También se abrazan Martí, Che y Fidel, esos grandes amores que la cautivaron desde siempre y solo podían compararse con la unión indestructible con su Abel, más que hermano, su girasol, dueño de toda su verdad, contraparte de una mágica comunión de espíritus que los llevó hacia la gloria de tener un Moncada, en el que la muerte de su alma gemela no era sino la certeza de que nunca envejecería —como consoló a sus padres desde prisión— hablando de ese que los había hecho más cubanos a todos.
Silvio lo ha confesado. De escuchar hablar a Haydée una noche, surgió Canción del elegido con metáforas que casi robó al amor pasional de esta hermana. Pero no solo una composición le debe el trovador. Recuerda también cómo Yeyé lo «agarró por una oreja», junto con Pablo y Noel, y los llevó a comprarse algunas ropas para que su apariencia no fuera criticada. Y de cómo le hizo ver que la Historia la escribían personas, y que todo el mundo, por humilde que fuera, tenía en su vida la oportunidad de asaltar un Moncada. Por eso aún la recuerda cuando está entre aplausos o cuando le reconocen algo. La siente también con aquella sábana blanca con que se disfrazó de fantasma y se le apareció a Nicola, quien dormía en un sofá.

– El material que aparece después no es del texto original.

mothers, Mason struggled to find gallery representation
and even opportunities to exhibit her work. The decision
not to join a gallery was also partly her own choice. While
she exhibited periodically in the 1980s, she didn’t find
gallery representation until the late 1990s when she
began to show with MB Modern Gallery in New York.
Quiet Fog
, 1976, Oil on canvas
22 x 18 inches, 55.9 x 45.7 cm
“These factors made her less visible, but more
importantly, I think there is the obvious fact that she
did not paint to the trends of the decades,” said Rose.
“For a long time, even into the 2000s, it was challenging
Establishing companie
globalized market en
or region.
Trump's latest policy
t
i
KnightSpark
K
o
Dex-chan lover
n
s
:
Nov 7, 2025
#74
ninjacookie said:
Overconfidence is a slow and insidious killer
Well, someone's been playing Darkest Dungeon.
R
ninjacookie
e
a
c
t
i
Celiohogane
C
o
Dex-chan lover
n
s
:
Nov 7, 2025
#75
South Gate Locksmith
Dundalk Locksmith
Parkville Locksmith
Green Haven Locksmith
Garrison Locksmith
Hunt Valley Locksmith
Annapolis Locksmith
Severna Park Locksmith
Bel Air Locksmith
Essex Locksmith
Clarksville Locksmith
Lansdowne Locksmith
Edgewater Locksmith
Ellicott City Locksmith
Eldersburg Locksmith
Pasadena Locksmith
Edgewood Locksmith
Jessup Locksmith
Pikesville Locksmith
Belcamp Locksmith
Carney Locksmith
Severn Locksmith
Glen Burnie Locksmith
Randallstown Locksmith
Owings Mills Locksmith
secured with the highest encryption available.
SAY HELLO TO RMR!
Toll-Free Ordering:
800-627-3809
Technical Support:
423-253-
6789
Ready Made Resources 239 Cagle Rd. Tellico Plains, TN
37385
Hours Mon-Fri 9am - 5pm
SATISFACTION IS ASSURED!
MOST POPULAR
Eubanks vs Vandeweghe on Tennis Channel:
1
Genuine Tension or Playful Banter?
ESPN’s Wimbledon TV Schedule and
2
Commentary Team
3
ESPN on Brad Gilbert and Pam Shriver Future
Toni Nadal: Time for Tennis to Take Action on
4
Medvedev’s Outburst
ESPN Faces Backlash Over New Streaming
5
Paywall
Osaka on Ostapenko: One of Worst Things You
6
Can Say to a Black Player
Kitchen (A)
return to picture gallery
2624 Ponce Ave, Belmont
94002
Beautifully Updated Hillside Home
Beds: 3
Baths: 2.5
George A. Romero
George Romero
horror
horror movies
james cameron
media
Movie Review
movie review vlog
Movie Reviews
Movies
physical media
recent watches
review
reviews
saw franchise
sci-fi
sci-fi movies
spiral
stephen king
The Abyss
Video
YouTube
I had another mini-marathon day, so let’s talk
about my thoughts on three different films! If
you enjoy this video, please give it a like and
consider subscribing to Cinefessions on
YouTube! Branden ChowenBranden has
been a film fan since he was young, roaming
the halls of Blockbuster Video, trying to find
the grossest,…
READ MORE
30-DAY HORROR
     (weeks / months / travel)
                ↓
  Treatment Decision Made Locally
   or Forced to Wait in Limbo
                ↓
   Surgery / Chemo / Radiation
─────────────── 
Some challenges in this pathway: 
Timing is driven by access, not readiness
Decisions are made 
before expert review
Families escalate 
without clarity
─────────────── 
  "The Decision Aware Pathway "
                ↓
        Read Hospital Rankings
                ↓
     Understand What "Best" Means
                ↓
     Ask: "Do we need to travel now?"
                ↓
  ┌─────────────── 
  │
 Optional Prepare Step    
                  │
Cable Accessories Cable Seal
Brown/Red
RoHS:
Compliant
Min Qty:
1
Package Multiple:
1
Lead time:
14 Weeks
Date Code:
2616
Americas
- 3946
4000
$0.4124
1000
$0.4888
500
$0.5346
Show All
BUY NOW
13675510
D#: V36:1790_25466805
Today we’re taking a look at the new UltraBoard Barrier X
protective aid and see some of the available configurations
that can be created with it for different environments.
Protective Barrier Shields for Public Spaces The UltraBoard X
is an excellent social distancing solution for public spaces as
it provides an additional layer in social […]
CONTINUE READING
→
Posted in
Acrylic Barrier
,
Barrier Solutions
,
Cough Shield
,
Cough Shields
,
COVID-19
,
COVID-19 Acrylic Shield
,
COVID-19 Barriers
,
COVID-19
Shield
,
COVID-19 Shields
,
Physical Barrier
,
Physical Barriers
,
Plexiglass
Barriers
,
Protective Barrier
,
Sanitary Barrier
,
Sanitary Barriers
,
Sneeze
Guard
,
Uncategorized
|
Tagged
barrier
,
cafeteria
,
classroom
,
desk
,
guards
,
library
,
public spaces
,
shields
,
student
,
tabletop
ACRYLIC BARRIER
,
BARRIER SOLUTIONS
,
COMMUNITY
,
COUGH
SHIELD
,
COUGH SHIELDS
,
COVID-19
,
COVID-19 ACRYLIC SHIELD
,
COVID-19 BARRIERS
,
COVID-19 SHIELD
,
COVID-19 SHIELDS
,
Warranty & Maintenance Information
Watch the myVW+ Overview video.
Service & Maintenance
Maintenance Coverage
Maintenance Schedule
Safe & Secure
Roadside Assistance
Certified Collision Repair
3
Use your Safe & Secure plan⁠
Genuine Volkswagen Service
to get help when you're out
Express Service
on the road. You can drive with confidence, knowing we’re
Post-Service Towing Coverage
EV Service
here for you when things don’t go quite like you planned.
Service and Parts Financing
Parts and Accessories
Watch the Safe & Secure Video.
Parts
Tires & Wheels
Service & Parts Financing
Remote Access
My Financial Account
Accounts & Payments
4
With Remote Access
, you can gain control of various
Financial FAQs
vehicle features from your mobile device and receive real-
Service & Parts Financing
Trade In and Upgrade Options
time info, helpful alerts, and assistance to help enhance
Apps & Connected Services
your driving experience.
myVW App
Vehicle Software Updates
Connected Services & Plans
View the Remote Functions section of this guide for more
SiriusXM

Porque esta niña que discutía de béisbol en las esquinas se licenció de enfermera sin estudios para atender a los heridos del asalto, y de difusora para llevar a Cuba las palabras de Fidel, porque desde el inicio —como le advirtió su Abel— ya nunca pudo apartarse de querer serle útil. Útil como los girasoles, su flor predilecta por tener la virtud de la utilidad (su forma de tener ese concepto martiano de la utilidad de la virtud).
Porque su hija Celia María relataba cómo su madre se construyó con el recuerdo de Abel, Boris, Che y Celia, un rosario sagrado que llevaba para seguir la lucha. Porque solo sufría pensando en qué haría Fidel sin ellos. Porque Che no podía morir, porque una bala no podía terminar con el infinito. Así le escribió en esa carta enviada a ningún lugar porque fue escrita después de la muerte del gran amigo que le prometió en la Sierra llevarla a Argentina para cambiar el café por mate.

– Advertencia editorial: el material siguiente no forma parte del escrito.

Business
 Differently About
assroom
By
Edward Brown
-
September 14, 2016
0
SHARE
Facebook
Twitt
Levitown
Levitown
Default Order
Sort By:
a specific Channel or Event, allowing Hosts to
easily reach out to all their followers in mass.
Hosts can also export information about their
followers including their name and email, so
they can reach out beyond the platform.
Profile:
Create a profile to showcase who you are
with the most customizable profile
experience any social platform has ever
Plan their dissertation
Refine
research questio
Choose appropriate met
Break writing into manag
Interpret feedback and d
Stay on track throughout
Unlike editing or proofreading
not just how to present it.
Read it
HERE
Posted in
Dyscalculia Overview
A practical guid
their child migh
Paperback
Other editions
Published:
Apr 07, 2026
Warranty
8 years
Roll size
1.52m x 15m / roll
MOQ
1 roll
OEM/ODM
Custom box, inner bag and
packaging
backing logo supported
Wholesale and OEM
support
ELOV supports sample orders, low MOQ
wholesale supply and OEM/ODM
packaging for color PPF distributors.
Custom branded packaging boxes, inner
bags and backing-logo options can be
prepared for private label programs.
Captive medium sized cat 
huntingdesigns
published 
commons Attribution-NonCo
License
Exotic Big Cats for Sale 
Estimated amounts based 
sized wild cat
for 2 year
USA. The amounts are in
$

Y así se fue volviendo Haydée de todos, para todos, con todos, un indómito y limpio personaje de fuego, en palabras de Mario Benedetti. Bautizó de amor al Moncada y con él regó cada obra que hizo suya después de toda aquella gesta.

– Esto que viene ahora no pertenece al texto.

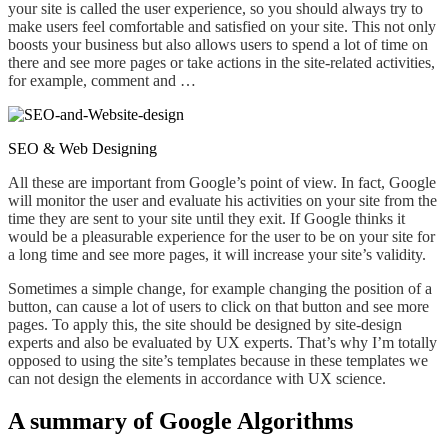
your site is called the user experience,
so you
should always try to
make users feel comfortable and satisfied on your site. This not only
boosts your business but also allows users to spend a lot of time on
there
and see more pages or take actions in the site-related activities,
for example, comment and …
SEO & Web Designing
All these are important from Google’s point of view. In fact, Google
will monitor the user and evaluate his activities on your site from the
time they are sent to your site until they exit. If Google thinks it
would be a
pleasurable experience
for the user to be on your site for
a long time and see more pages, it will increase your site’s validity.
Sometimes a simple change, for example changing the position of a
button, can cause a lot of users to click on that button and see more
pages
. To
apply this, the site should be designed by site-design
experts and also be evaluated by UX experts. That’s why I’m totally
opposed to using the site’s templates because in these templates we
can not design the elements in accordance with UX science.
A summary of Google Algorithms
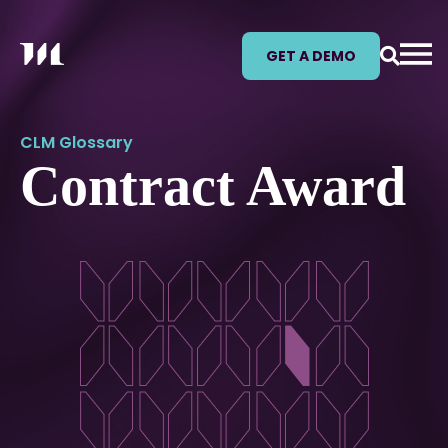
GET A DEMO
CLM Glossary
Contract Award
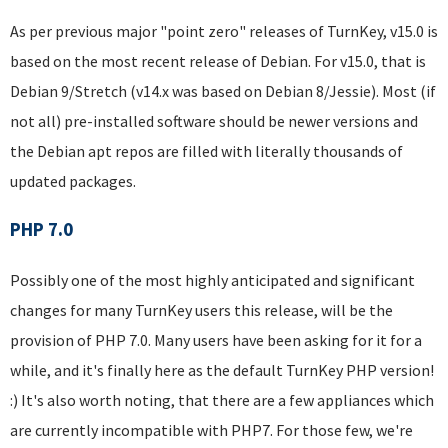
As per previous major "point zero" releases of TurnKey, v15.0 is
based on the most recent release of Debian. For v15.0, that is
Debian 9/Stretch (v14.x was based on Debian 8/Jessie). Most (if
not all) pre-installed software should be newer versions and
the Debian apt repos are filled with literally thousands of
updated packages.
PHP 7.0
Possibly one of the most highly anticipated and significant
changes for many TurnKey users this release, will be the
provision of PHP 7.0. Many users have been asking for it for a
while, and it's finally here as the default TurnKey PHP version!
:) It's also worth noting, that there are a few appliances which
are currently incompatible with PHP7. For those few, we're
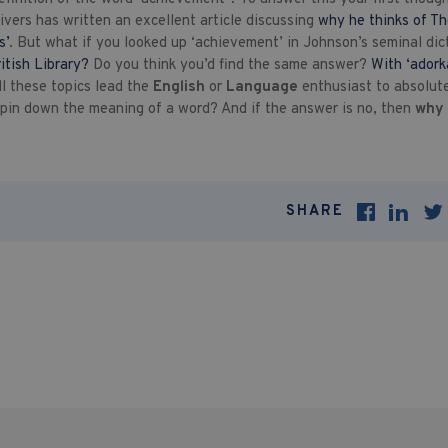
vers has written an excellent article discussing
why he thinks of Th
s’
. But what if you looked up ‘achievement’ in Johnson’s seminal di
ritish Library?
Do you think you’d find the same answer?
With ‘adorka
all these topics lead the
English
or
Language
enthusiast to absolut
 pin down the meaning of a word? And if the answer is no, then
why 
SHARE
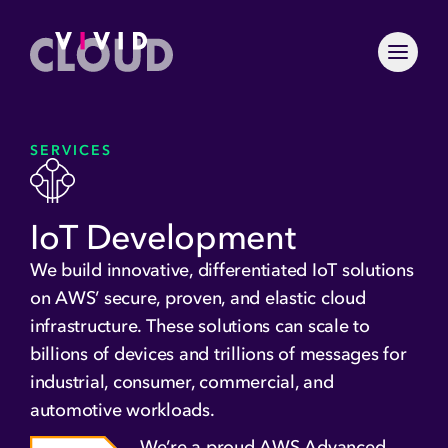
Skip to content
Menu To
Home
Why VividCloud
SERVICES
What We Do
Services
Careers
GenAI and Machine
Industries
IoT Development
Culture
Learning
Healthcare Technologies
Partners
IoT Development
We build innovative, differentiated IoT solutions
Industrial
AWS Partner Network
Solutions
Application and
on AWS’ secure, proven, and elastic cloud
Financial Services
Platform Modernization
NVIDIA
infrastructure. These solutions can scale to
Agentic AI Knowledge &
Projects
Insurance
Containerization
Esri
Action Platform
billions of devices and trillions of messages for
Insights
Cloud Migration
Orca
ArcGIS Enterprise AWS
industrial, consumer, commercial, and
Search for:
Migration
Blogs
Serverless Computing
automotive workloads.
Let’s Talk
AIoT
FAQs
DevOps and Security
We’re a proud AWS Advanced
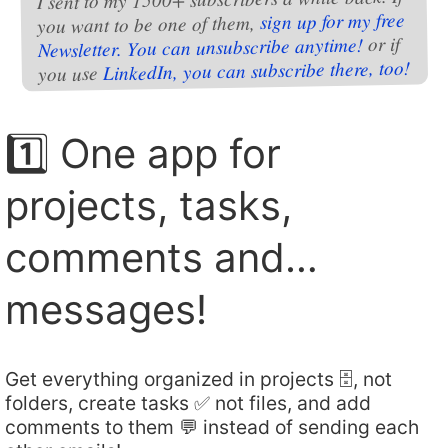
sign up for my free
you want to be one of them,
or if
Newsletter. You can unsubscribe anytime!
LinkedIn, you can subscribe there, too!
you use
1️⃣ One app for
projects, tasks,
comments and…
messages!
Get everything organized in projects 🗄️, not
folders, create tasks ✅ not files, and add
comments to them 💬 instead of sending each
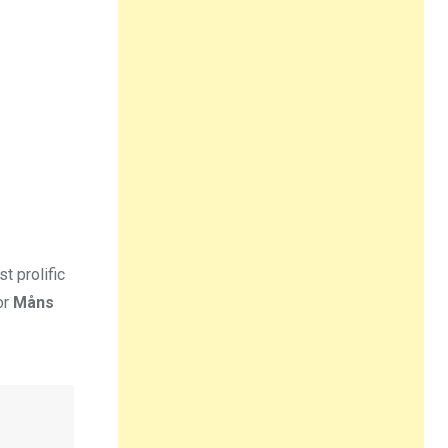
t prolific
or
Måns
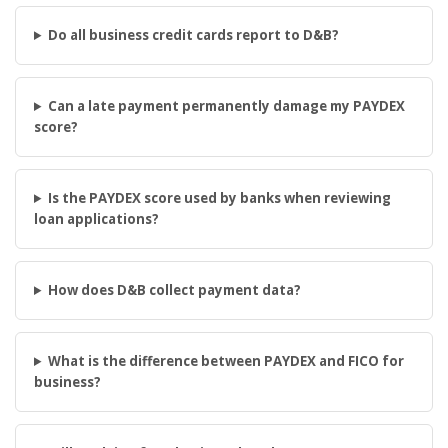
Do all business credit cards report to D&B?
Can a late payment permanently damage my PAYDEX
score?
Is the PAYDEX score used by banks when reviewing
loan applications?
How does D&B collect payment data?
What is the difference between PAYDEX and FICO for
business?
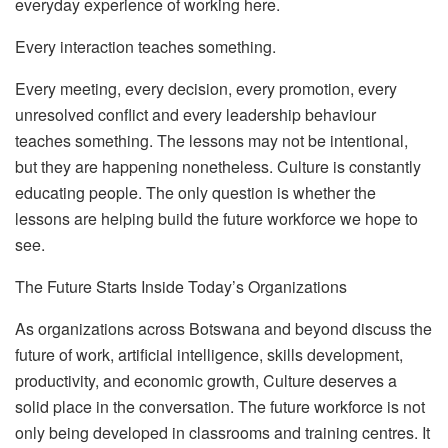
everyday experience of working here.
Every interaction teaches something.
Every meeting, every decision, every promotion, every
unresolved conflict and every leadership behaviour
teaches something. The lessons may not be intentional,
but they are happening nonetheless.
Culture is constantly
educating people. The only question is whether the
lessons are helping build the future workforce we hope to
see.
The Future Starts Inside Today’s Organizations
As organizations across Botswana and beyond discuss the
future of work, artificial intelligence, skills development,
productivity, and economic growth,
C
ulture
deserves a
solid place in the conversation. The future workforce is not
only being developed in classrooms and training centres. It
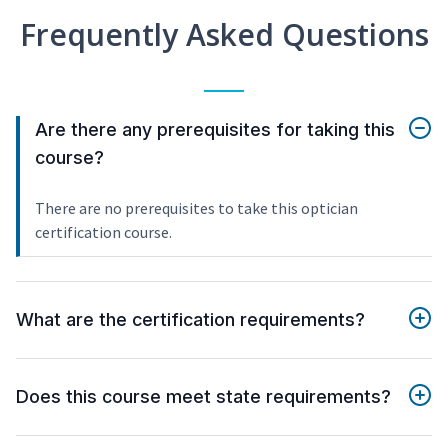
Frequently Asked Questions
Are there any prerequisites for taking this
course?
There are no prerequisites to take this optician
certification course.
What are the certification requirements?
Does this course meet state requirements?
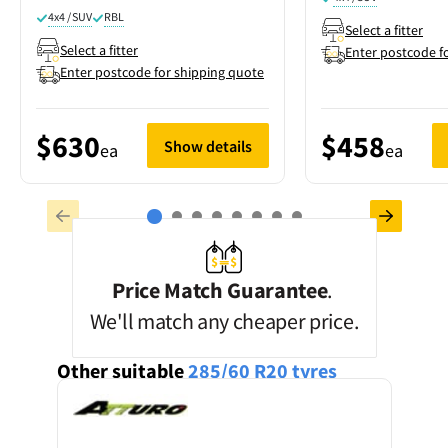
4x4 / SUV
RBL
Select a fitter
Select a fitter
Enter postcode f
Enter postcode for shipping quote
$630
$458
Show details
ea
ea
Price Match Guarantee
.
We'll match any cheaper price.
Other suitable
285/60 R20
tyres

Lo importante es su paso como de un relámpago, dijo Fernández Retamar. Lo importante es que está más viva que nosotros mismos, dijo también el poeta de Casa, el mismo hogar donde la recordaron por estos días de aniversario de su natalicio. Lo importante es que para ella ser comunista era una actitud ante la vida. Y que la vida y el mundo se comprendían amando. Y nadie amó como Yeyé. A nadie se le ama como a ella. Tan girasol.